Diary: A Insusutentável Leveza das Redes Sociais

Diary: A Insusutentável Leveza das Redes Sociais

Como viver numa realidade onde quase tudo se descredibilizou? É impossível negar que o mundo se tem vindo a transformar numa multiplicidade de mundinhos, pequenos e tacanhos, facilmente confundidos com nichos religiosos, que apregoam as mais recentes certezas absolutas.

Se há coisa que me faz confusão nos dias de hoje é o excesso de certezas. Toda a gente sabe tudo, toda a gente conhece tudo, toda a gente se sente dona e senhora da verdade! Se as pessoas pensassem um bocadinho percebiam facilmente o quão ridículo é acharem-se o último repositório do Santo Graal. Em último caso, a verdade pode nem existir, ou não fosse ela um conceito abstracto da percepção humana.

É no mínimo estranho termos chegado até aqui. Afinal, a ciência não se cansa de nos dizer que não paramos de evoluir. Mas também este conceito me parece um pouco abstracto. Está comprovado (cientificamente!) que o homem nunca fez tantas coisas ao mesmo tempo, nunca teve acesso a tantas informações, nunca as distâncias foram tão curtas e a comunicação nunca foi tão possível, no entanto, está também provado (cientificamente!) que o homem nunca esteve tão sozinho, ou não vivêssemos nós no auge da cultura individualista da pós-modernidade.
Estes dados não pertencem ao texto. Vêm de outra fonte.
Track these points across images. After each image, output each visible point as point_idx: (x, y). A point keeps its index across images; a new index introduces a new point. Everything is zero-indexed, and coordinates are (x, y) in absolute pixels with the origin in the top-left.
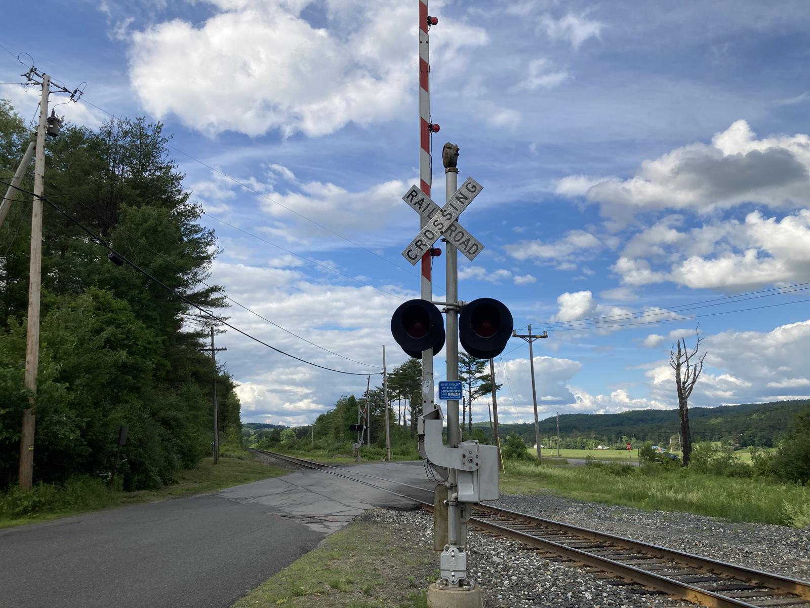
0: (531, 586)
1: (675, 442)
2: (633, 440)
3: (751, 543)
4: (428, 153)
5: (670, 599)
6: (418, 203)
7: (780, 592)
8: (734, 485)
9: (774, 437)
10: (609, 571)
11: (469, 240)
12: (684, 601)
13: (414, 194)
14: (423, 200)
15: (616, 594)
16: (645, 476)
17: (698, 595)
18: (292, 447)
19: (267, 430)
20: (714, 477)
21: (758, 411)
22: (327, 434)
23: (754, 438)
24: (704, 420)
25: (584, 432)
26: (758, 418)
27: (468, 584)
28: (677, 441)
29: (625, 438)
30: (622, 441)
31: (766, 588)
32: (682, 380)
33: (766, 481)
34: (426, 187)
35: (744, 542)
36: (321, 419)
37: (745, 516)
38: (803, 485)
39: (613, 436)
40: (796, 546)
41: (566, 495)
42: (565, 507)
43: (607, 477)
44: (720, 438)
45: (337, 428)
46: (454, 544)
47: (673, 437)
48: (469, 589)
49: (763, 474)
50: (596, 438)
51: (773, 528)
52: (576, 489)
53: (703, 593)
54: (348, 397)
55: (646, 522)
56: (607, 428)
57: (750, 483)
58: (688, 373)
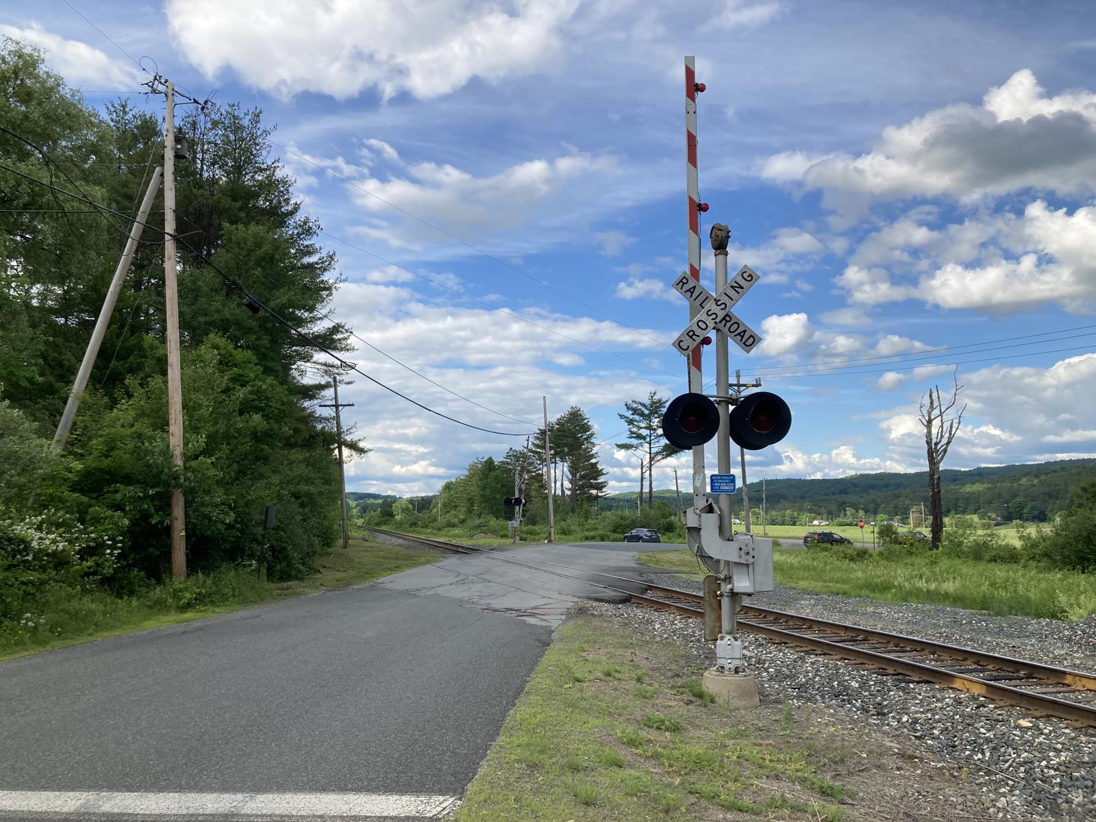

Criam-se relações em segundos que são destruídas ainda mais rápido. Nada do que vale hoje tem significado amanhã. O ontem apaga-se com uma borracha ou com a tecla delete. As palavras deixaram de ter valor, deixaram de se escrever a tentar construir o que quer que seja, para se tornarem simples máximas que se aplicam a tudo, desde que tenham menos de 140 caracteres. A intransigência em relação à multiplicidade de perspectivas é cada vez maior, há cada vez menos paciência para questionar e aprender e há cada vez mais certezas em relação aos mais diversos assuntos. Vivemos numa sociedade que está sempre pronta para condenar o próximo e nem percebe o quão condenável isso é!

Ora, o que ressalta daqui é uma onda de frustração e revolta que facilmente se confirma nessas redes de sociabilidade virtual em que o humano de hoje despeja as angústias nos mais variadíssimos formatos. Não sei se será o excesso de informação a ser confundido com conhecimento ou se será a constante insegurança que é a vida hoje a colher os seus frutos, o certo é que algo de grave se passa quando o mundo virtual passa a ser usado como repositório de certezas inabaláveis, opiniões sem o mínimo de referência (que muitas vezes roçam o ridículo) e auto-elogios constantes sob a forma de fotografias filtradas com o máximo de brilho possível. E o problema é que a solução para esta “insustentável leveza do ser” não chega por email nem está no google.

E, diga-se de passagem, é muito mais fácil continuar em frente, erguer a cabeça e voltar a recolher auto-estima no eu que se auto-fotografa do que questionar os alicerces em que assenta o mundo. A necessidade de pensar perdeu-se quando o umbigo tomou o lugar do cérebro.